February 21, 2014 — A friendly dinner attended by six moral theologians in Rome gave Jesuit Father James Keenan the idea to establish a worldwide network for teachers of theological ethics.

Fr. Keenan, the Founders Professor in Theology at Boston College, helped establish the Catholic Theological Ethics in the World Church (CTEWC) project over 10 years ago. In 2003, a colleague from Boston College visited Fr. Keenan in Rome while he was a visiting professor at the Gregorian University. Fr. Keenan invited two moral theologians from the Gregorian and two from the Accademia Alfonsiana to join them for dinner.

“I had four theologians, each from a different country, each who had been teaching in Rome for 15 years. Everyone had a great time, and at the end of the meal I asked them how often they got together. They said, ‘We’ve never met one another.’ I took that as an indication that it would be good to get moral theologians to meet one another,” Fr. Keenan explained.

From that idea, Fr. Keenan formed the CTEWC as a way for teachers of theological ethics from all over the world to meet and discuss their work. After much planning, the first-ever international conference of moral theologians was held in 2006 in Padua, Italy, with 400 people from 52 countries in attendance.

Planning for the first conference began in 2003, and it revealed to Fr. Keenan areas where the CTEWC could focus some of its efforts. For instance, Fr.
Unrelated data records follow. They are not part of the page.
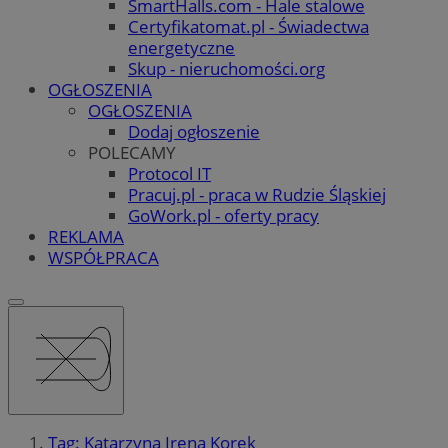
SmartHalls.com - Hale stalowe
Certyfikatomat.pl - Świadectwa
energetyczne
Skup - nieruchomości.org
OGŁOSZENIA
OGŁOSZENIA
Dodaj ogłoszenie
POLECAMY
Protocol IT
Pracuj.pl - praca w Rudzie Śląskiej
GoWork.pl - oferty pracy
REKLAMA
WSPÓŁPRACA
Tag: Katarzyna Irena Korek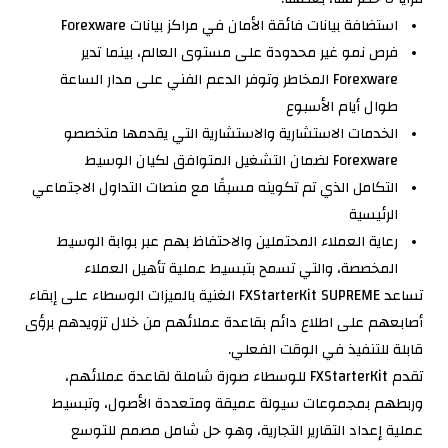
استضافة بيانات فائقة الأمان في مراكز بيانات Forexware
فرص نمو غير محدودة على مستوى العالم، بينما تدير
Forexware المخاطر وتوفر الدعم الفني على مدار الساعة
طوال أيام الأسبوع
الخدمات الاستشارية والاستشارية التي يقدمها متخصصو
Forexware لضمان التشغيل المتوافق لكيان الوسيط
التكامل الذي تم تكوينه مسبقًا مع منصات التداول الاجتماعي
الرئيسية
رعاية العملاء المحتملين والاحتفاظ بهم عبر بوابة الوسيط
المخصصة، والتي تسمح بتبسيط عملية تأهيل العملاء
تساعد FXStarterKit SUPREME الغنية بالميزات الوسطاء على إبقاء
أصابعهم على اطلاع دائم بقاعدة عملائهم من خلال تزويدهم برؤى
قابلة للتنفيذ في الوقت الفعلي.
تقدم FXStarterKit للوسطاء صورة شاملة لقاعدة عملائهم،
وربطهم بمجموعات سيولة عميقة ومتعددة الأصول، وتبسيط
عملية إعداد التقارير التجارية، وهو حل شامل مصمم للتوسع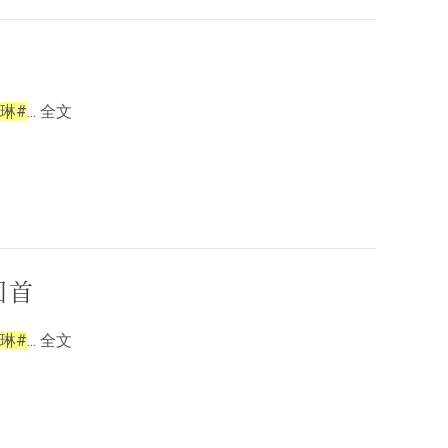
琳#
... 全文
回首
琳#
... 全文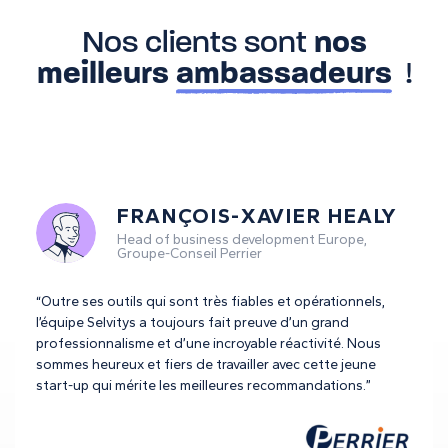
Nos clients sont
nos
meilleurs
ambassadeurs
!
FRANÇOIS-XAVIER HEALY
Head of business development Europe,
Groupe-Conseil Perrier
“Outre ses outils qui sont très fiables et opérationnels,
l’équipe Selvitys a toujours fait preuve d’un grand
professionnalisme et d’une incroyable réactivité. Nous
sommes heureux et fiers de travailler avec cette jeune
start-up qui mérite les meilleures recommandations.”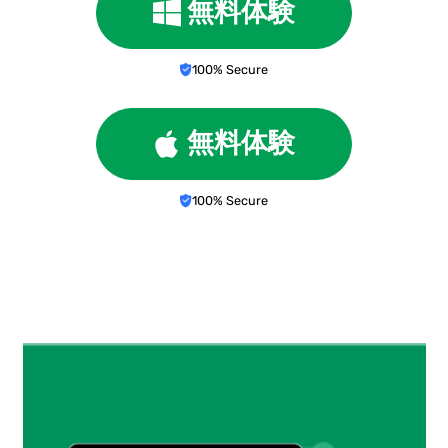
無料体験
100% Secure
無料体験
100% Secure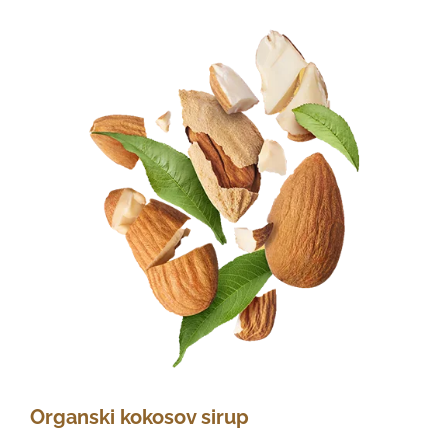
Organski kokosov sirup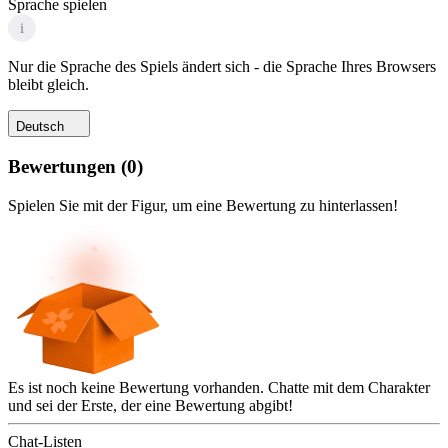
Sprache spielen
i
Nur die Sprache des Spiels ändert sich - die Sprache Ihres Browsers
bleibt gleich.
Deutsch
Bewertungen
(
0
)
Spielen Sie mit der Figur, um eine Bewertung zu hinterlassen!
Es ist noch keine Bewertung vorhanden. Chatte mit dem Charakter
und sei der Erste, der eine Bewertung abgibt!
Chat-Listen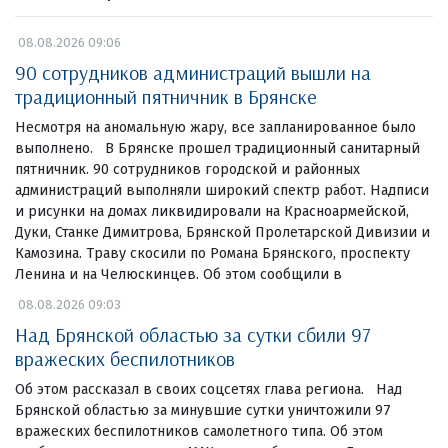
08.08.2026 09:06
90 сотрудников администраций вышли на
традиционный пятничник в Брянске
Несмотря на аномальную жару, все запланированное было
выполнено. В Брянске прошел традиционный санитарный
пятничник. 90 сотрудников городской и районных
администраций выполняли широкий спектр работ. Надписи
и рисунки на домах ликвидировали на Красноармейской,
Дуки, Станке Димитрова, Брянской Пролетарской Дивизии и
Камозина. Траву скосили по Романа Брянского, проспекту
Ленина и на Челюскинцев. Об этом сообщили в
08.08.2026 09:03
Над Брянской областью за сутки сбили 97
вражеских беспилотников
Об этом рассказал в своих соцсетях глава региона. Над
Брянской областью за минувшие сутки уничтожили 97
вражеских беспилотников самолетного типа. Об этом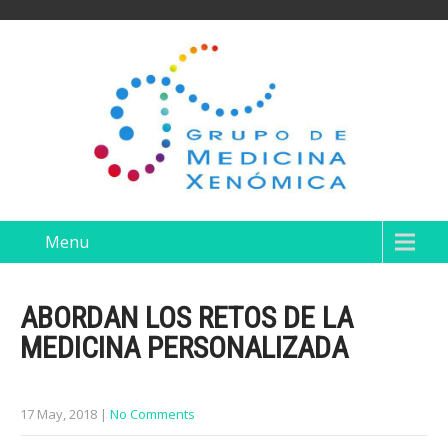
Menu
ABORDAN LOS RETOS DE LA
MEDICINA PERSONALIZADA
17 May, 2018
|
No Comments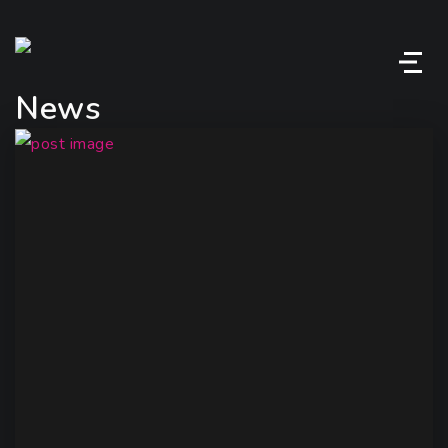
M
News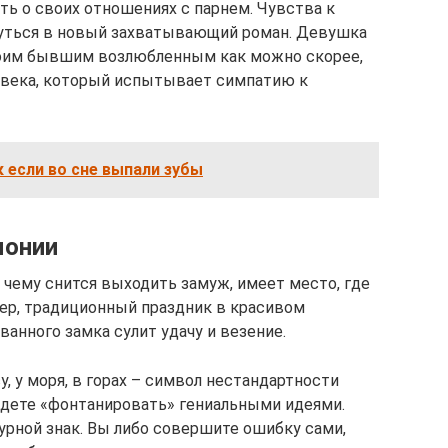
ть о своих отношениях с парнем. Чувства к
унуться в новый захватывающий роман. Девушка
воим бывшим возлюбленным как можно скорее,
овека, который испытывает симпатию к
 если во сне выпали зубы
монии
 чему снится выходить замуж, имеет место, где
мер, традиционный праздник в красивом
ванного замка сулит удачу и везение.
, у моря, в горах – символ нестандартности
дете «фонтанировать» гениальными идеями.
урной знак. Вы либо совершите ошибку сами,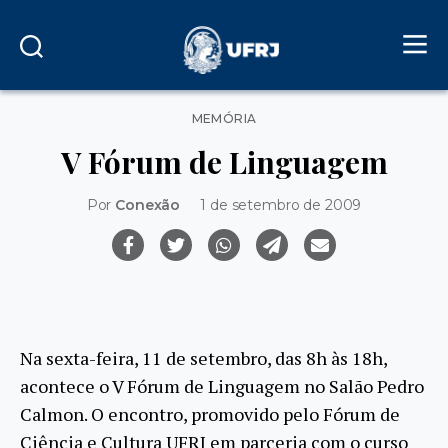
Categorias
MEMÓRIA
V Fórum de Linguagem
Por
Conexão
1 de setembro de 2009
Na sexta-feira, 11 de setembro, das 8h às 18h,
acontece o V Fórum de Linguagem no Salão Pedro
Calmon. O encontro, promovido pelo Fórum de
Ciência e Cultura UFRJ em parceria com o curso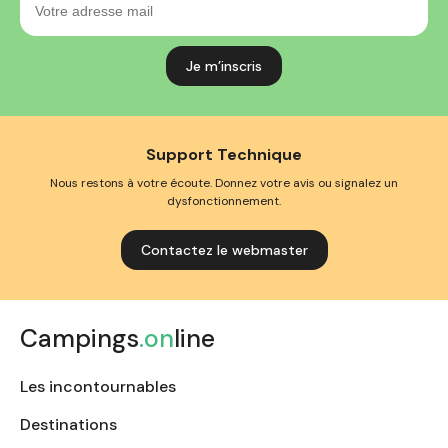
adresse
mail
Support Technique
Nous restons à votre écoute. Donnez votre avis ou signalez un
dysfonctionnement.
Contactez le webmaster
Campings
.on
line
Les incontournables
Destinations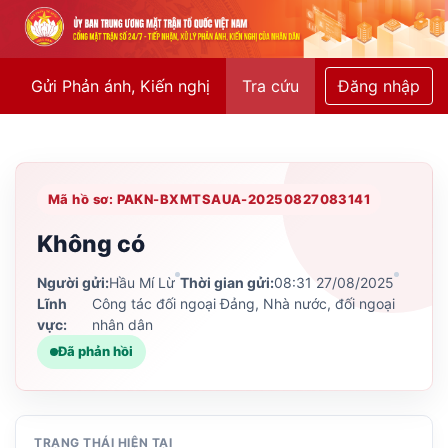
Gửi Phản ánh, Kiến nghị
Tra cứu
Đăng nhập
Mã hồ sơ: PAKN-BXMTSAUA-20250827083141
Không có
Người gửi:
Hầu Mí Lừ
Thời gian gửi:
08:31 27/08/2025
Lĩnh
Công tác đối ngoại Đảng, Nhà nước, đối ngoại
vực:
nhân dân
Đã phản hồi
TRẠNG THÁI HIỆN TẠI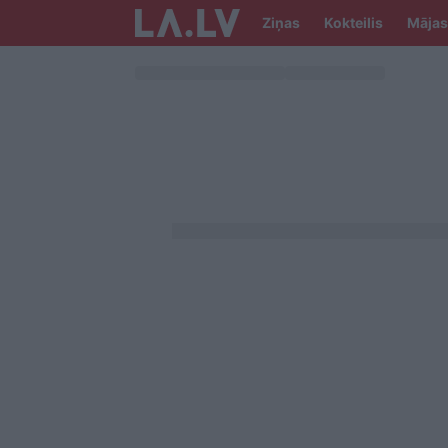
Ziņas
Kokteilis
Mājas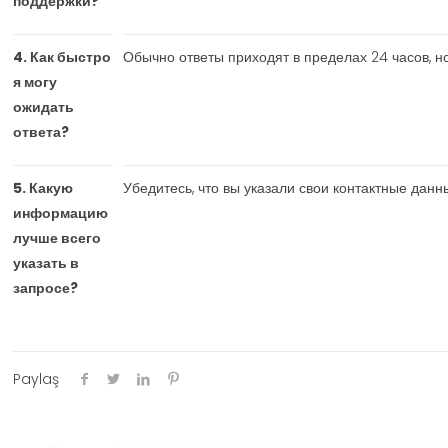
поддержки?
4. Как быстро
Обычно ответы приходят в пределах 24 часов, н
я могу
ожидать
ответа?
5. Какую
Убедитесь, что вы указали свои контактные да
информацию
лучше всего
указать в
запросе?
Paylaş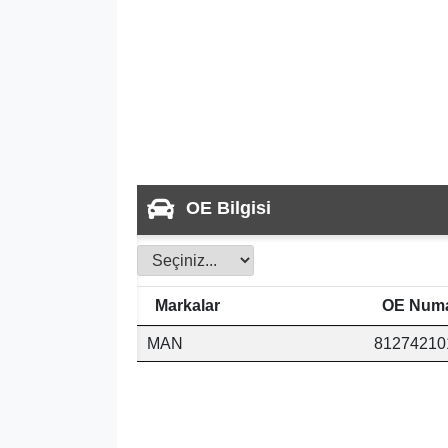
OE Bilgisi
Markalar
OE Numa
MAN
81274210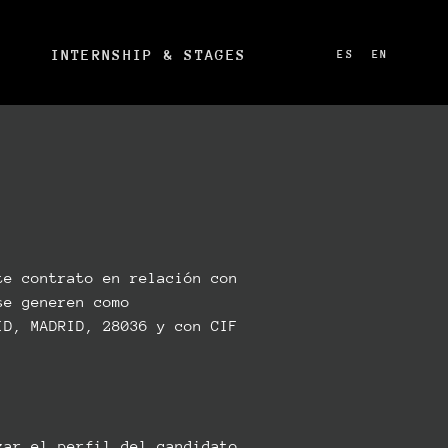
INTERNSHIP & STAGES
ES
EN
te contrato en relación con
se generen como
ID, MADRID, 28036 y con CIF
zar el perfil del candidato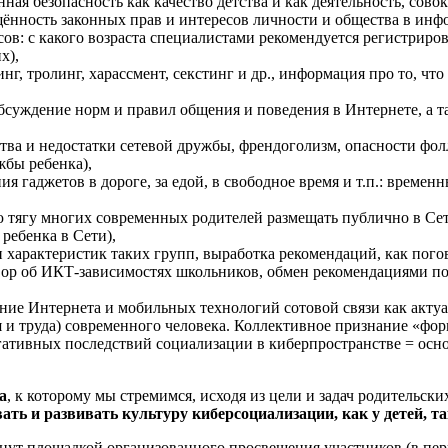
ая безопасность как качество детства и как деятельность, сов
щённость законных прав и интересов личности и общества в инф
в: с какого возраста специалистами рекомендуется регистрирова
х),
нг, тролинг, харассмент, секстинг и др., информация про то, чт
бсуждение норм и правил общения и поведения в Интернете, а т
тва и недостатки сетевой дружбы, френдоголизм, опасности фолл
жбы ребенка),
я гаджетов в дороге, за едой, в свободное время и т.п.: време
 тягу многих современных родителей размещать публично в Сет
ребенка в Сети),
 характеристик таких групп, выработка рекомендаций, как погов
вор об ИКТ-зависимостях школьников, обмен рекомендациями п
ние Интернета и мобильных технологий сотовой связи как акту
ия и труда) современного человека. Коллективное признание «фо
гативных последствий социализации в киберпространстве = осн
а
, к которому мы стремимся, исходя из цели и задач родительс
 и развивать культуру киберсоциализации, как у детей, так
танут площадкой организованного просвещения участников (в пер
Keenan raised $400,000 to fund the conference, including the attendance of 120 scholars from Africa, Asia and Latin America. He was surprised when the list of theologians from Africa contained only men. Fr. Keenan insisted on adding several women from Africa to the list and three attended.

“We realized three out of 40 was a mighty small proportion.  At Padua, our committee promised the participants that we would find money to support seven women from Africa to do Ph.D.s in theological ethics,” Fr. Keenan said. “We ended up with eight, so now we have eight women in moral theology who weren’t there before.”

When the CTEWC held its next conference in Trent, Italy, in 2010, it had grown to 600 people from 75 countries. The CTEWC provided some funding for 170 attendees from the developing world, as well as for 150 younger scholars from the industrialized world.

After the second conference, the organization decided to expand its focus. The new goals included providing support to moral theologians around the world; hosting regional conferences; publishing a book series; and producing a monthly newsletter and interactive website.

“Network is really our trademark,” said Fr. Keenan. “We don’t see ourselves as a member organization, we see ourselves as members of the network.” He invites all readers to visit their website at www.catholicethics.com.

In addition to Fr. Keenan’s work for the CTEWC and at Boston College, he is writing a book on university ethics and recently finished up a 20-year stint as editor of the book series “Moral Traditions” from Georgetown University Press.